Dalit Poetry

Yes, The Subaltern Can Speak- An Introduction by Huzaifa Pandit

Rahee na taqat-e-guftaar aur agar ho bhi
Kis umeed say kahiye ki aarzoo kya hai

No desire to speak
exists now, and even if it were to be
In hope of what should I speak
And let desire stray free.


Resistance, in its truest sense, is not merely a foolhardy defiance, and a reckless dissipation of resources in the hope of a moral victory. Rather it must be strategized and structured, and one effective way of ensuring it is stitching alliances. The tyrannized Kashmiri for example, ought to support the cause of the oppressed Dalit, and the Dalit in turn will empathize with the suffering of the Kashmiri, and in a similar vein, each subaltern group – Muslims, tribals, and farmers can collectively channelize their energies to create a new paradigm of protest that unsettles the foundational aspect of Brahmanical Patriarchy – divide and rule. In this spirit of solidarity, Kashmir Lit is publishing poems by two Dalit poets – Poems in English by Chandramohan Sathyanathan and translations of hindi poems by Anita Bharti.

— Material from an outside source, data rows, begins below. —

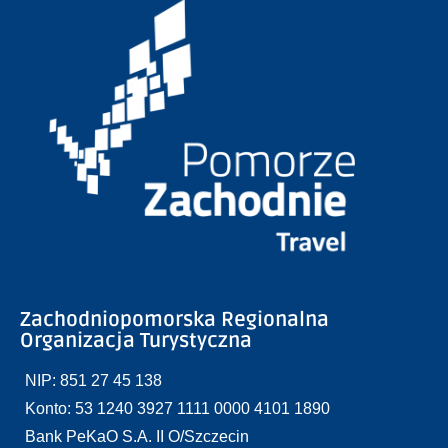
Zachodniopomorska Regionalna
Organizacja Turystyczna
NIP: 851 27 45 138
Konto: 53 1240 3927 1111 0000 4101 1890
Bank PeKaO S.A. II O/Szczecin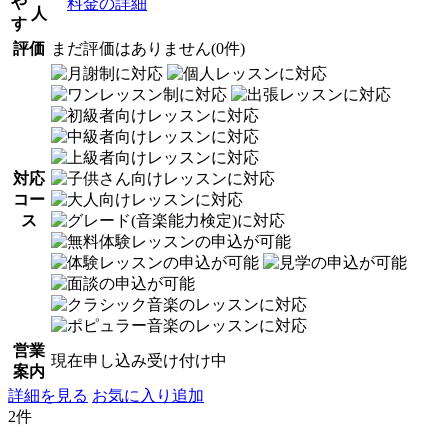
や
料金の詳細
人
す
評価
まだ評価はありません(0件)
対応
コー
ス
営業
現在申し込み受け付け中
案内
詳細を見る
お気に入り追加
2件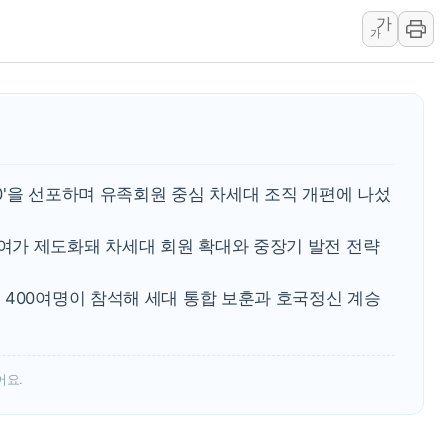
가
양주 섬유염색공장서 화재 1명 중상…
가
김정관 산업부 장관 "주 52시간 손봐
해군 1함대 창설 80주년…지역과 함께
[3보] 북, 원산서 동해로 단거리 탄도
우크라 드론 전술, 중남미 콜롬비아에
동해해경, 독도 해상서 부유물 감긴 
30'을 선포하며 유족회원 중심 차세대 조직 개편에 나섰
주한미군 "오산기지 누출, 백린 아닌 
구미 폐염산처리업체서 불 2시간30여
가 제도화돼 차세대 회원 확대와 중장기 발전 전략
해군과 함께하는 '불금전파, 송정' 시
 400여명이 참석해 세대 통합 보훈과 호국정신 계승
어요.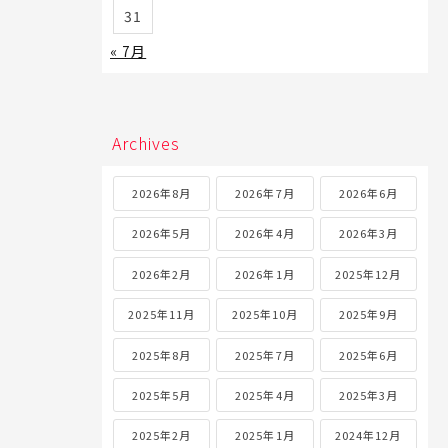
31
« 7月
Archives
2026年8月
2026年7月
2026年6月
2026年5月
2026年4月
2026年3月
2026年2月
2026年1月
2025年12月
2025年11月
2025年10月
2025年9月
2025年8月
2025年7月
2025年6月
2025年5月
2025年4月
2025年3月
2025年2月
2025年1月
2024年12月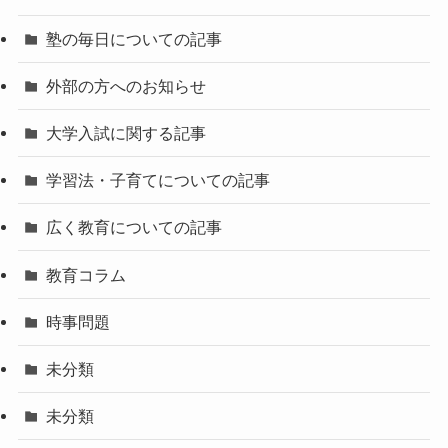
塾の毎日についての記事
外部の方へのお知らせ
大学入試に関する記事
学習法・子育てについての記事
広く教育についての記事
教育コラム
時事問題
未分類
未分類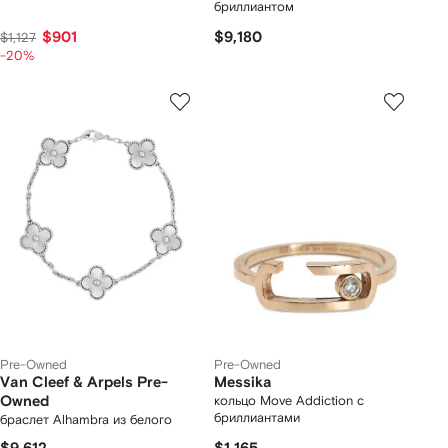
бриллиантом
$901
$9,180
$1,127
-20%
Pre-Owned
Pre-Owned
Van Cleef & Arpels Pre-
Messika
Owned
кольцо Move Addiction с
бриллиантами
браслет Alhambra из белого
золота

Sathyanthan brings to his poems a unique subaltern empathy that allows him to engage with the marginalization of Muslims globally via the reified networks of Islamophobia. As the 2018 fellow of The International Writing Program, IOWA he observed the racial profiling, discrimination and well-oiled networks of anti-muslim hatred closely, and coupled with his own experience as a Dalit transformed his anguish into a series of three exquisite poems. His almost staccato verses eschew the heavy metaphoricity and faux-cynicism popular with the urbane English speaking class, and rather relies on an almost declaratory archiving of the mundane and routine that characterize institutional violence. A simple act as revealing a surname -so familiar to the Dalit, the choice of beach dress elicits a hostile ‘interrogation’ where the subaltern is forced to concede and confess a role in everything “from the Big Bang to the drifting of Pangaea”.

Anita Bharti, a Dalit woman poet, writes in Hindi about the marginalised Dalit experience, and the double subaltern – the Dalit woman. Translated by Nupur Jain and Huzaifa Pandit, the series of poems about a Muslim woman Rukhsana document the aftermath of Muzaffarnagar riots that broke out in Uttar Pradesh, India in 2013. The series of ten poems documents in painstaking detail the normative othering of the Muslim minority in India, as the state colludes with a brahminal Hindutva to uproot a people. The poems refuse to correspond to the aesthetics and richness associated with poetry, yet with their simplicity and plain nature provide a rebuttal to the hegemonies of academia, and the literary world that is often complicit in the censoring of narratives. Nupur’s essay that accompanies the translations provides a fascinating insight into the mechanisms of translation, and the processes through which a text is produced and disseminated. Huzaifa Pandit’s translations of the complete set of the series compliment the translations by Nupur, and provide a demonstration of production of alternate texts by translation.